■ **To be done**
Please read the forum thread below about a glass dish that broke while heating an HCl bath. What material does it name as the generally preferred one for the secondary container?

■ **Text segment**
◇ ◇ ◇

# Glass dish broke while bringing hcl bath to boil



## PARKER113 (Aug 14, 2018)

Hey guys,
I ran into a bit of a problem while washing my first gold foil recoveries in hcl.
-I had the solution in a glass Pyrex (or so I thought) jar with the lid lightly on. 
-I used a stainless steel mixing bowl with a bit more than an inch of sand from a spent concentrate gold mining trip, on a electric hot plate.

Everything was groovy until it almost reached a boil, then pop goes the glass. Most of the liquid dropped in the bowl, a bit splattered out with sand. 

Lots of smoke started to fume so I unplugged the stove and went into the house. Had a fan blowing the fumes out of the partially closed garage. So it dealt with pushing the fumes out when it shattered.

Now I have the solution mixed with the fine sand and silt. Which I've tried panning and separating. But still can't seem to get everything. 

Any suggestions on removing the foils from the sand?

Thanks!
Two pics attached of before. Didn't do an after.


----------



## FrugalRefiner (Aug 14, 2018)

PARKER113 said:


> I had the solution in a glass Pyrex (or so I thought) jar with the lid lightly on.


There's pyrex, and then there's pyrex. Measuring cups and many kitchen containers are made of "pyrex", but most also say they're not for stove top use, which is the same as a hotplate. They're thick glass, and when heated on a stove top or hotplate, the glass develops a lot of stress due to uneven heating, and as you experienced, they can fail. Lab glass is thin and heats more evenly. Well worth the money when you're dealing with gold.



> I used a stainless steel mixing bowl with a bit more than an inch of sand from a spent concentrate gold mining trip, on a electric hot plate.
> 
> Everything was groovy until it almost reached a boil, then pop goes the glass. Most of the liquid dropped in the bowl, a bit splattered out with sand.


Good that you had your pyrex vessel in a secondary container. Bad that is was stainless steel when you were working with HCl, which will eat stainless. The generally preferred material is pyroceram / Corning ware.



> Lots of smoke started to fume so I unplugged the stove and went into the house. Had a fan blowing the fumes out of the partially closed garage. So it dealt with pushing the fumes out when it shattered.


The smoke was probably the HCl attacking the stainless steel. Bad choice. The much worse choice is refining in your garage. The fumes will destroy anything in the garage, and if it's an attached garage they WILL work their way into your home, poisoning everyone inside. Never work in your garage.



> Now I have the solution mixed with the fine sand and silt. Which I've tried panning and separating. But still can't seem to get everything.
> 
> Any suggestions on removing the foils from the sand?


No suggestions until you find somewhere else to work.



> Two pics attached of before. Didn't do an after.


I don't see any pictures.

Dave


----------



## PARKER113 (Aug 14, 2018)

Thanks for the reply! Great info.

◇ ◇ ◇

■ **Given information**
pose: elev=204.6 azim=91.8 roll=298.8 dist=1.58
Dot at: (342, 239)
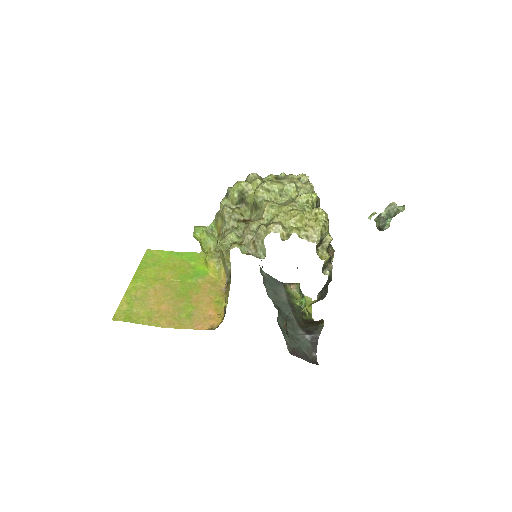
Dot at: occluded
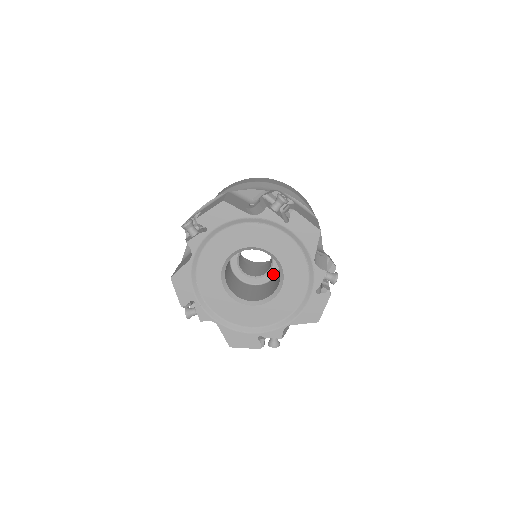
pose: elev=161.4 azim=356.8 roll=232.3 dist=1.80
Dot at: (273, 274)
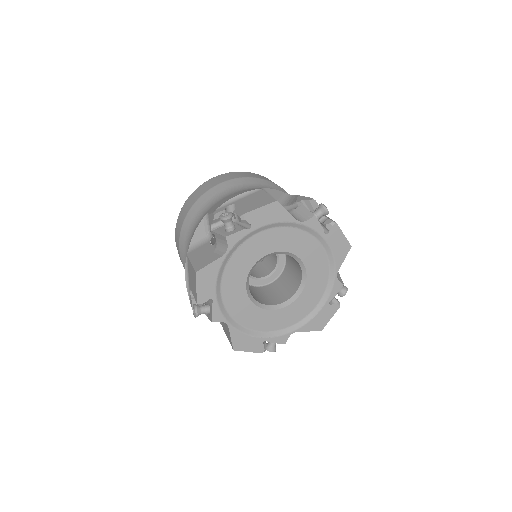
Dot at: occluded
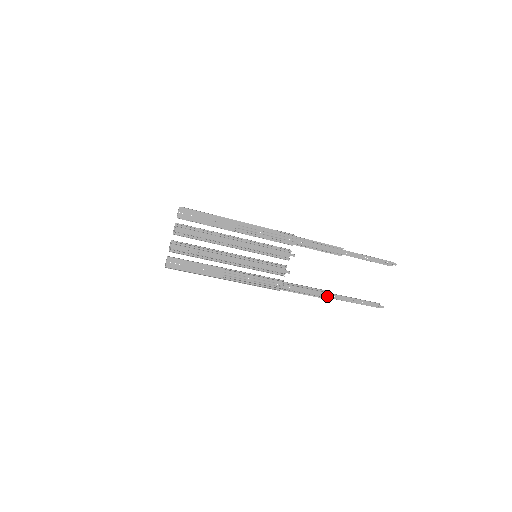
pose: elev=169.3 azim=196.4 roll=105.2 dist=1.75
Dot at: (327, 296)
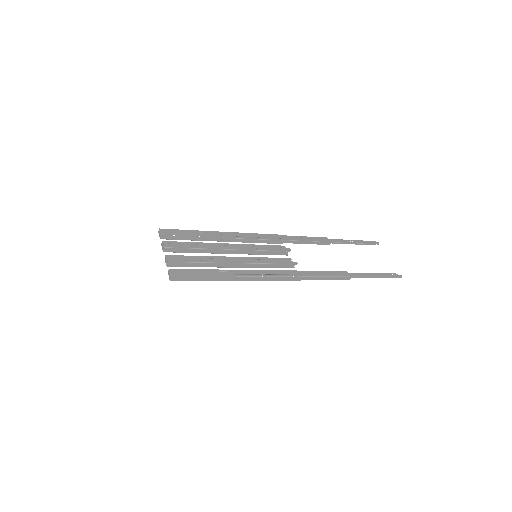
Dot at: (346, 276)
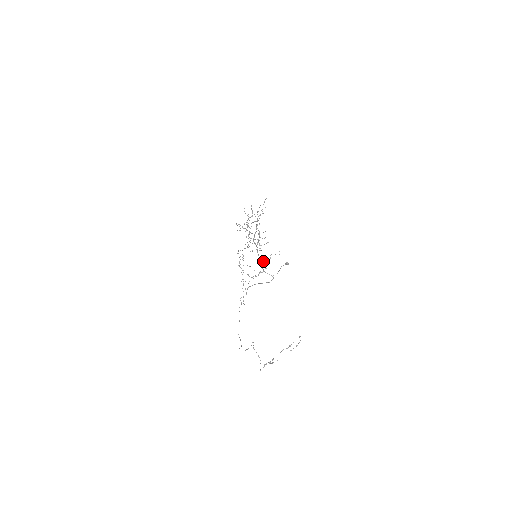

◇ ◇ ◇

■ **Result of this task**
Pyroceram, also known as Corning ware.